TASK 1:
In the court order below, on what date did the plaintiffs file their First Amended Complaint?

TEXT PASSAGE:
+++
Opinion
Case No.: 3:15-cv-02145-H-NLS
08-03-2017
ANDREW HARRY DEGROOT, and TERESA DEGROOT Plaintiffs, v. UNITED STATES OF AMERICA, Defendant.
ORDER DENYING MOTION FOR DEFAULT JUDGMENT
[Doc. No. 38]
On September 25, 2015, Plaintiffs Andrew Harry DeGroot and Teresa DeGroot ("Plaintiffs") filed an action in the Southern District of California against Border Patrol Agents Dustin Blatchley, Luis Gutierrez, Romel Madlangbayan, Edwin Mendivil, Enrique Penagos, Alberto Vallina, and the United States of America. (Doc. No. 1.) On February 16, 2016, Plaintiffs filed a First Amended Complaint ("FAC"), only asserting claims against Defendants Enrique Penagos and the United States of America ("Defendants"), alleging excessive force and failure to supervise under Bivens, assault and battery, intentional infliction of emotional distress, negligence, negligent infliction of emotional distress, violation of the Unruh Act, false arrest and imprisonment, and civil conspiracy. (Doc. No. 4.) On April 13, 2016, Defendants filed a motion to dismiss Plaintiffs' FAC. (Doc. No. 11.) On June 17, 2016, this Court granted Defendants' motion in part and dismissed both Bivens claims as time-barred. (Doc. No. 17.) The Court also dismissed Plaintiffs' Unrah Act claim and civil conspiracy claims. (Id.) The Court also dismissed all claims against defendant Penagos, substituting the United States ("Defendant") in his place. (Id.) On July 20, 2016, Defendant filed an answer to Plaintiffs' FAC. (Doc. No. 18.)
On July 17, 2017, Defendant filed a motion for summary judgment. (Doc. No. 36.) On July 24, 2017, Plaintiffs filed a response in opposition to Defendant's motion for summary judgment. (Doc. No. 37.) At the same time, Plaintiffs also filed a motion for default judgment against Defendant as to the third claim for relief for assault and battery. (Doc. No. 38.) On August 1, 2017, Plaintiffs filed a motion to continue to set a later motion hearing date for their motion for default judgment. (Doc. No. 41.)
DISCUSSION
In their FAC, Plaintiffs asserted a claim of assault and battery against Agent Penagos. (Doc. No. 4 ¶¶ 58-62.) Following Defendants' motion to dismiss, the Court substituted the United States as a defendant in place of Agent Penagos pursuant to the Federal Tort Claims Act. (Doc. No. 17 at 8:7-10.) Defendant then answered the FAC. (Doc. No. 18.) With regards to the assault and battery claim, Defendant's answer states "This claim has been dismissed with prejudice and no response is therefore required." (Doc. No. 18 ¶¶ 58-62.) Now, more than a year after Defendant filed its answer, Plaintiffs have brought a motion for default judgment, arguing that the Court should enter a default judgment in their favor with regards to the assault and battery claim because Defendant failed to answer. (Doc. No. 38.)
+++
LISTED RECORDS:
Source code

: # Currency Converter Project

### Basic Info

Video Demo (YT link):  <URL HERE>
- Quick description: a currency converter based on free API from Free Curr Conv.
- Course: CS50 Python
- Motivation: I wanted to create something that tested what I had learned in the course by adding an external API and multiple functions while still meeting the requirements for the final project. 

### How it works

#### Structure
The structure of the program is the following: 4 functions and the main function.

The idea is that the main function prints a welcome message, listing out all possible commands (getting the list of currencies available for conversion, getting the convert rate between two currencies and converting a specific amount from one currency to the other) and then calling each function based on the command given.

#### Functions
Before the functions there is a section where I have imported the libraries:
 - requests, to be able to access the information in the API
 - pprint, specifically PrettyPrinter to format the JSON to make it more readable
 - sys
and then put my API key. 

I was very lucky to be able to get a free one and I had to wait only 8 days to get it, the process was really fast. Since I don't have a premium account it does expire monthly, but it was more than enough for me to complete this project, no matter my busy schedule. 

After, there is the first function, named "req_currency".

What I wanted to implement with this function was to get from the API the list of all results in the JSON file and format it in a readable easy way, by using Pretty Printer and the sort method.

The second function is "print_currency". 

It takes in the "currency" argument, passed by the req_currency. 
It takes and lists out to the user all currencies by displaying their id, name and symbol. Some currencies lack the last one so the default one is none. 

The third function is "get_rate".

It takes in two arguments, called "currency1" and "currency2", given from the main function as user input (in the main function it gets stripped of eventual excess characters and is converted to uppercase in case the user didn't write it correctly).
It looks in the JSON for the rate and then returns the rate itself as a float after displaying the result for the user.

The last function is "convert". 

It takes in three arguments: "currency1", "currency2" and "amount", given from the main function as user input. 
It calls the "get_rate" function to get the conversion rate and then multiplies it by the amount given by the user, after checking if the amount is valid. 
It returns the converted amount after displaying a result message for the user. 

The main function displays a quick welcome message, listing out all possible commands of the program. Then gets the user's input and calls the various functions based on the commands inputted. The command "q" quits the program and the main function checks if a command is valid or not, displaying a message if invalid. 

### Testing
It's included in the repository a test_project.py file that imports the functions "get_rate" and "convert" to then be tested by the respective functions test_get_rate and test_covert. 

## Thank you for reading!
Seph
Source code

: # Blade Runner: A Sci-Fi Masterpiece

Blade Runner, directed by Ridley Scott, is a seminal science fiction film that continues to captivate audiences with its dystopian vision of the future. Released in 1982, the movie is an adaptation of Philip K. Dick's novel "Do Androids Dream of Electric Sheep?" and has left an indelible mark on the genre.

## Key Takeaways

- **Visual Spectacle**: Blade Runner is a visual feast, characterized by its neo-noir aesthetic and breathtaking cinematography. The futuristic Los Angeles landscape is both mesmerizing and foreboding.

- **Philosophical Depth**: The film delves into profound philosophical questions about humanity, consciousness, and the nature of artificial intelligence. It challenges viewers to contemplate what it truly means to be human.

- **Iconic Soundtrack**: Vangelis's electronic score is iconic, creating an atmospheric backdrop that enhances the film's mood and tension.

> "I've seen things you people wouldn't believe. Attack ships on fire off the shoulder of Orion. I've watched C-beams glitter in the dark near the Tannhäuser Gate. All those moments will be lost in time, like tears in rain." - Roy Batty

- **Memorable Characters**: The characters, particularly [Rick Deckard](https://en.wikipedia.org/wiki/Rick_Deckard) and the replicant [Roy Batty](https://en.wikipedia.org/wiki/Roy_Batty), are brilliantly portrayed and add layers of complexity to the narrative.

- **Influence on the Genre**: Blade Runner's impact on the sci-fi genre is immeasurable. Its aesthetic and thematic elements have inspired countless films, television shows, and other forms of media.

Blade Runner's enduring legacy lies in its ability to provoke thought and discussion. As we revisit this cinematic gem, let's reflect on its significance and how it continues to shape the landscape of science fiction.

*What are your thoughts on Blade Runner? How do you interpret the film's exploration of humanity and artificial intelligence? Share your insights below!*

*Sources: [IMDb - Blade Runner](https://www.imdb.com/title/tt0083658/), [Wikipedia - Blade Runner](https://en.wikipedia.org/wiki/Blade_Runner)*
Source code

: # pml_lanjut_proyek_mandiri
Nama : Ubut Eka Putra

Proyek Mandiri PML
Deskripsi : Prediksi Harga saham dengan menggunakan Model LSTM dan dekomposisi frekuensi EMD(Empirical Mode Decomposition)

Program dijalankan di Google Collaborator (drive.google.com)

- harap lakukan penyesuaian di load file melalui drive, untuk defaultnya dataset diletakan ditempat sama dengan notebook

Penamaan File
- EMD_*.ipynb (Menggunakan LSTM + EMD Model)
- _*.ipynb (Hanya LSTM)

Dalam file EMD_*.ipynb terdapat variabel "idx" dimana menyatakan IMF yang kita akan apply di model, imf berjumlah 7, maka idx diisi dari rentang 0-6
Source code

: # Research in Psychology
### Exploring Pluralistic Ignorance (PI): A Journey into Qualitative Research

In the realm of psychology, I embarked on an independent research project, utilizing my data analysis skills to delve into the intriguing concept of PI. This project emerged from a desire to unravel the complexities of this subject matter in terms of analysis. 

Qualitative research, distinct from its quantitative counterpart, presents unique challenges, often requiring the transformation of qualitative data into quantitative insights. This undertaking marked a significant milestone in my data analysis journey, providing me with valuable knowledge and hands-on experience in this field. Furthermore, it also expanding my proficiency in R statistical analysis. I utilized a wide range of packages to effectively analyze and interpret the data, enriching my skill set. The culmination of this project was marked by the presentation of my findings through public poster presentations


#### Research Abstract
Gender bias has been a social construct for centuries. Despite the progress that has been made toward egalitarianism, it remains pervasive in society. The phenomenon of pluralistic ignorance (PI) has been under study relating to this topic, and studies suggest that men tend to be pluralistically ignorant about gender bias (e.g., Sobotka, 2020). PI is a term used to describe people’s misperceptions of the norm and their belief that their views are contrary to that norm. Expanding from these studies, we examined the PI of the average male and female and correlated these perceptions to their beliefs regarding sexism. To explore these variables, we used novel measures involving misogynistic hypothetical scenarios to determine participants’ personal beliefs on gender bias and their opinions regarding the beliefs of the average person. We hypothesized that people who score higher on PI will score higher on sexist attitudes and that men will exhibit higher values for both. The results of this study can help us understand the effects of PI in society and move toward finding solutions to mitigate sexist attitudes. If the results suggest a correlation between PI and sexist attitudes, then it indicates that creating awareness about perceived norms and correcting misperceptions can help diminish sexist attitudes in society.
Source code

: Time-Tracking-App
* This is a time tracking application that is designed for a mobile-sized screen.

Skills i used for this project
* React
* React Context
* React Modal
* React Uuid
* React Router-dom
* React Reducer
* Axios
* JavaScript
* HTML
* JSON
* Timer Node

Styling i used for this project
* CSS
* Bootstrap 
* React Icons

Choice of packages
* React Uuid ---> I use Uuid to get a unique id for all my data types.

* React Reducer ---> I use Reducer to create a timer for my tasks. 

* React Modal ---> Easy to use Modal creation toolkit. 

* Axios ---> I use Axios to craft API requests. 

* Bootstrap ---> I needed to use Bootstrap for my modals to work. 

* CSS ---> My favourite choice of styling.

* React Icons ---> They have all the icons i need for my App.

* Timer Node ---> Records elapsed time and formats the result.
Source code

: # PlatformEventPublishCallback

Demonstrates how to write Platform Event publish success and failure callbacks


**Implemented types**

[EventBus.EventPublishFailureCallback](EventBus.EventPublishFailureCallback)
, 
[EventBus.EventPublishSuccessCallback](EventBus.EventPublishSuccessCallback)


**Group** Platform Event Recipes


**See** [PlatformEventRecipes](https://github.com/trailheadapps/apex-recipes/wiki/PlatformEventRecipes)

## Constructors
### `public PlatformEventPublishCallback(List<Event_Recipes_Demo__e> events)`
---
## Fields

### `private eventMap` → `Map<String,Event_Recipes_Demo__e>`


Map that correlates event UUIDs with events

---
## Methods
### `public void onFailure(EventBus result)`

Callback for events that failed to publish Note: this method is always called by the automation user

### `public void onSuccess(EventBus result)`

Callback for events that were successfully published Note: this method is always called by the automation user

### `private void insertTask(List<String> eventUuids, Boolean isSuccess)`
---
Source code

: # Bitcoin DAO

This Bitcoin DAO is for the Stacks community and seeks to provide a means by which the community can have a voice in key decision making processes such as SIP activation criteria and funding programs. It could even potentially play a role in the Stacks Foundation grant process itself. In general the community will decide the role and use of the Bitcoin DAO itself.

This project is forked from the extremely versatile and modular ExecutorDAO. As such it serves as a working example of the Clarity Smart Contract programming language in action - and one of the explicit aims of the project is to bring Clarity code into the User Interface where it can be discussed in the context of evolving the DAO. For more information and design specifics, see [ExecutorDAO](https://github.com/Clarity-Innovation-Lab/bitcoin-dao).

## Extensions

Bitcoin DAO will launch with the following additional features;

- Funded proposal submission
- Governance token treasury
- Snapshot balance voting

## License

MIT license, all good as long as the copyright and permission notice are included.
+++
TASK 2:
Report every line of the rows above that contains the string "fiction". Case counts.

WORKED SOLUTION 1:
February 16, 2016

WORKED SOLUTION 2:
Blade Runner, directed by Ridley Scott, is a seminal science fiction film that continues to captivate audiences with its dystopian vision of the future. Released in 1982, the movie is an adaptation of Philip K. Dick's novel "Do Androids Dream of Electric Sheep?" and has left an indelible mark on the genre.
Blade Runner's enduring legacy lies in its ability to provoke thought and discussion. As we revisit this cinematic gem, let's reflect on its significance and how it continues to shape the landscape of science fiction.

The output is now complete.